The vision of life that moved Darwin to such poetic words is this: There are more than 10 million species on this planet, and despite this biodiversity, all species have profound similarities to one another. Humans, dogs, squirrels, and pigeons all have the same basic internal anatomy. Our cell structure is shared with most other animals, fungi, and plants. Most dramatic of all, every form of life on our planet shares the same genetic materials and amino acids.
Only Darwin’s ideas can explain these amazing facts. He taught us that the similarities among species are the result of shared common ancestry. All life is part of the same large and diverse family. We human beings are not distinct from the natural world – instead, we are as much a part of it as are giant redwoods, gray wolves, sea slugs, and chimpanzees. This profound discovery about the world and our place in it is indeed worth celebrating.

It’s hard to feel alone in the world when you start to see nature in this way!
I also had occasion yesterday to pick up a book I haven’t read in a while, the excellent biography Darwin : The life of a tormented evolutionist by Adrian Desmond and James Moore. Doing so brought to mind one of the things I really respect about the man.
It is fairly well known that Darwin had more or less worked out his theory of evolution (and the role of natural selection in it) some twenty years before On the Origin of Species was published in 1859. There are various reasons it took Darwin so long to get his theory into print, but in 1858 he was chugging along getting all the details drafted. Then, on 18 June, 1858, he received some mail from Alfred Russel Wallace, another naturalist — a letter that laid out a theory of evolution that struck Darwin as very much like his own.
Desmond and Moore note that there were differences in the two theories. Darwin, however, fully emersed in spelling out his own theory, couldn’t help reading his theory into Wallace’s letter.
This could have become an object lesson for students of history in not waiting too long to put things on paper, and we might have been celebrating Wallace day. Or, if Darwin had had some Isaac Newton-style mean in him, he could have found a way to crush Wallace’s claim to priority (“Letter? What letter?”). Instead, Darwin showed admirable fellow-feeling for his fellow scientist. Desmond and Moore write:

Wallace asked him to send the paper to Lyell, which he did with a wailing note. Wallace did not mention publication, but Darwin would ‘of course, at once write and offer to send [the paper] to any journal’ of Wallace’s choice. Yet ‘all my originality, whatever it may amount to, will be smashed.’ Lyell mulled over the problem and came up with the solution; they should announce their discoveries jointly. Darwin concurred, trying to suppress the niggling fear that this might look suspicious, as though he was stealing Wallace’s credit. Hooker had seen his 1844 essay, Asa Gray at Harvard had a long abstract of it

so that I could most truly say and prove that I take nothing from Wallace.

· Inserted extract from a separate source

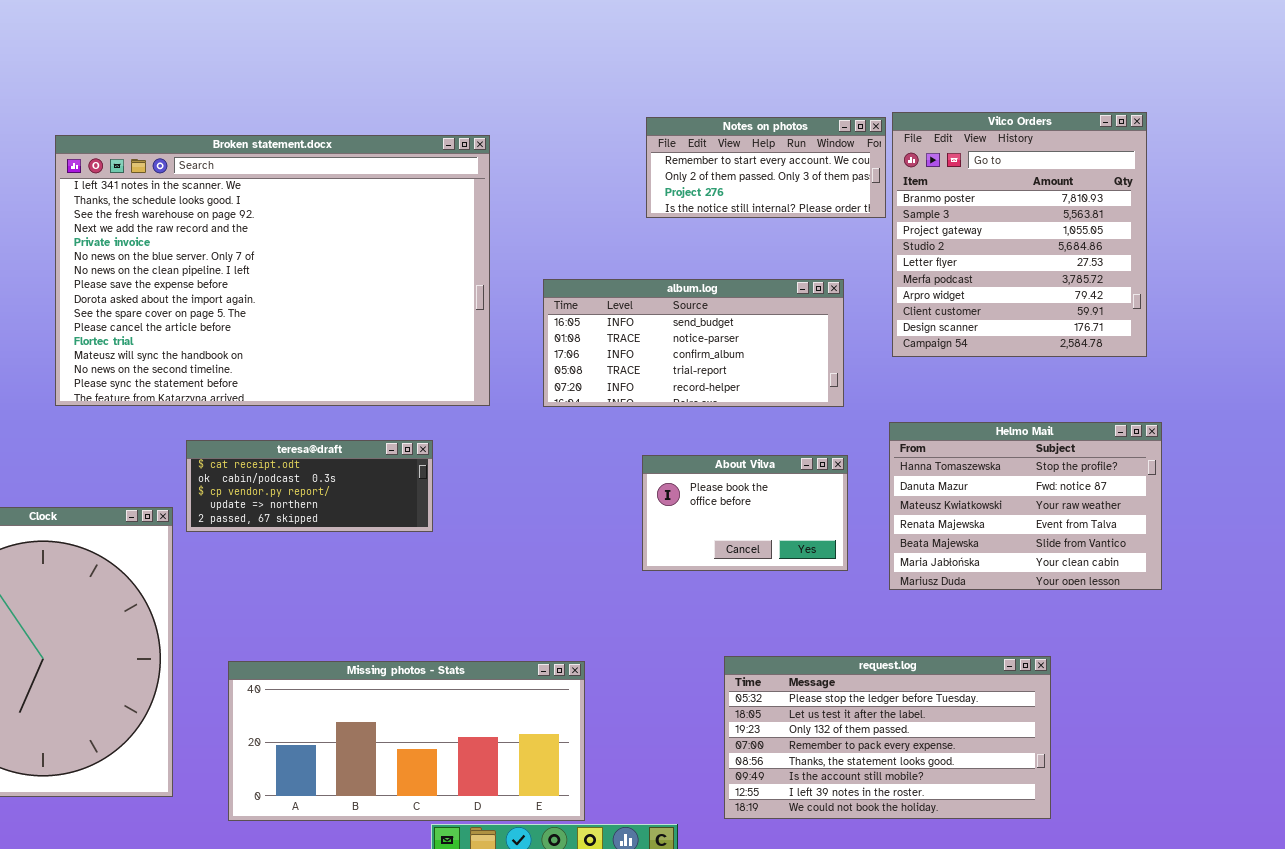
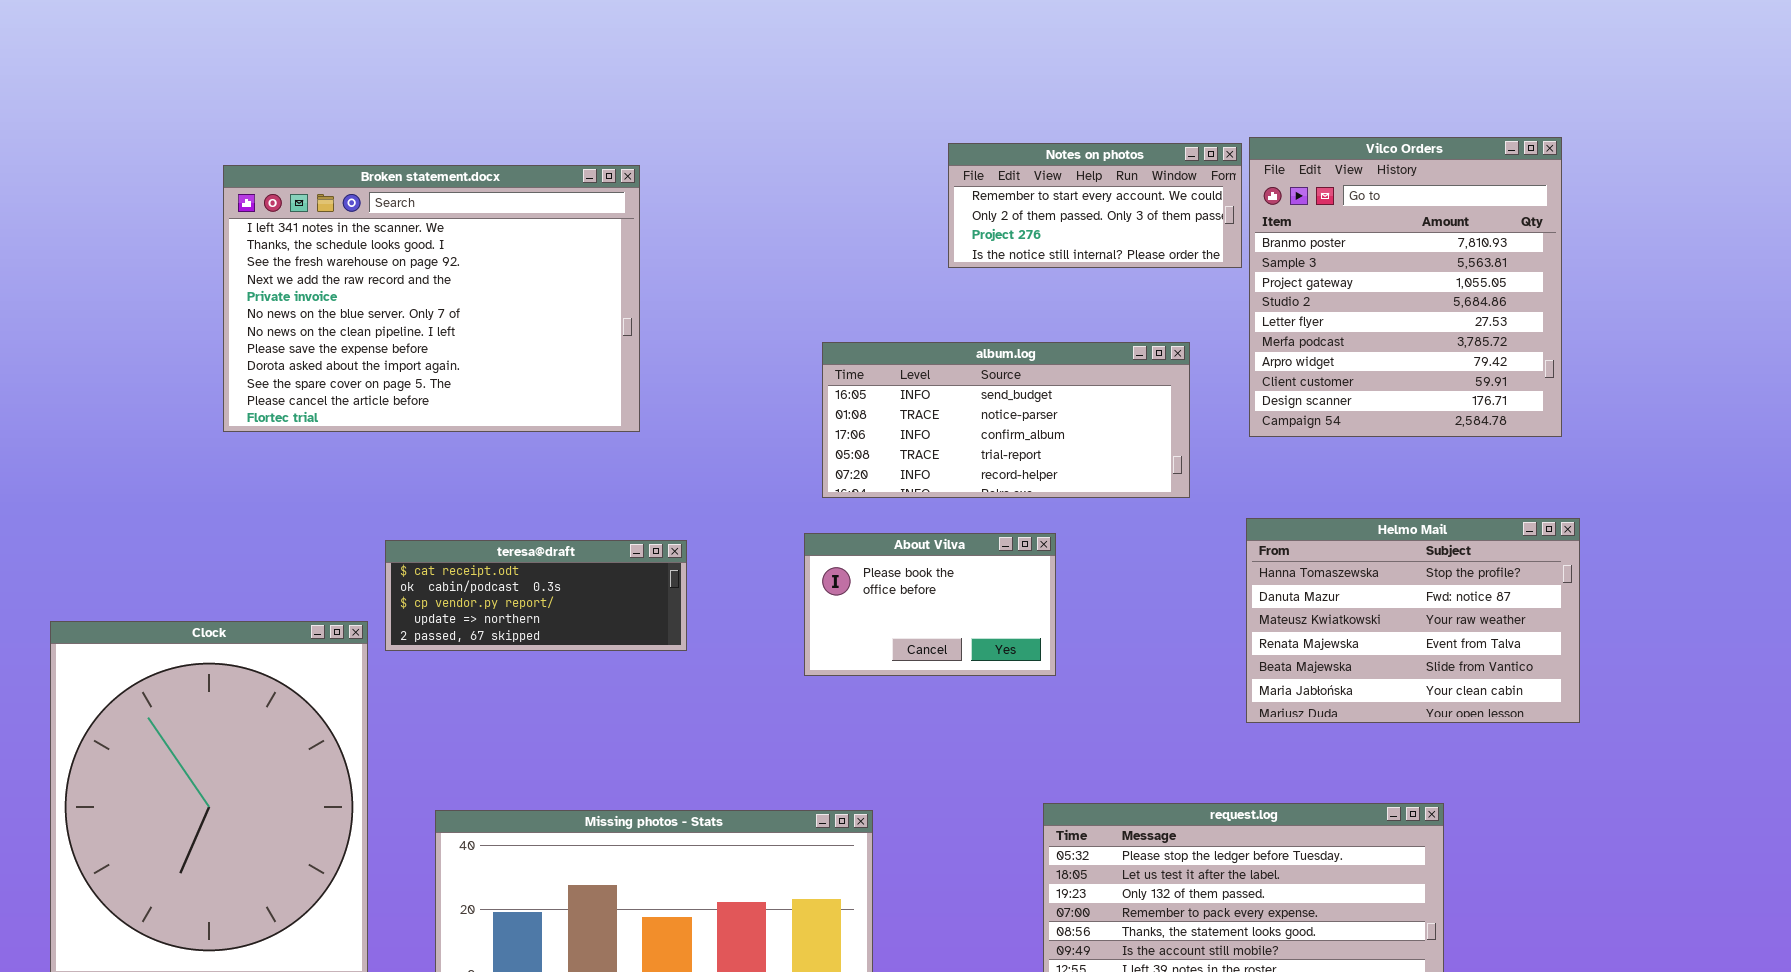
Broken statement.docx: [55,135,490,406] -> [223,165,640,432], resized
About Vilva: [642,455,848,571] -> [804,533,1056,676], moved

I should be extremely glad now to publish a sketch of my general views in about a dozen pages or so. But I cannot persuade myself that I can do so honourably … I would far rather burn my whole book than that he or any man should think that I had behaved in a paltry spirit.

(p. 469)

In other words, Darwin not only encouraged and communicated with Wallace, a potential competitor, but when it seemed as though Wallace had gotten the answer (the same answer!) before him, Darwin was willing to help him get it published. Even when his mentor Lyell persuaded him that a joint announcement of the answer would be acceptable, Darwin was still concerned that no one think him to be behaving in “a paltry spirit”. He didn’t want Wallace to be robbed of credit, and he didn’t want anyone else in the scientific community to think him (Darwin) a jerk — because decent human relationships in the community of science mattered to him.
It’s enough to make me want to exhume him just to give the man a kiss. Can we reappropriate the word “Darwinist” to mean scientists who care deeply about being decent human beings — even when they’re doing science? Because really, could anyone be against that kind of Darwinism?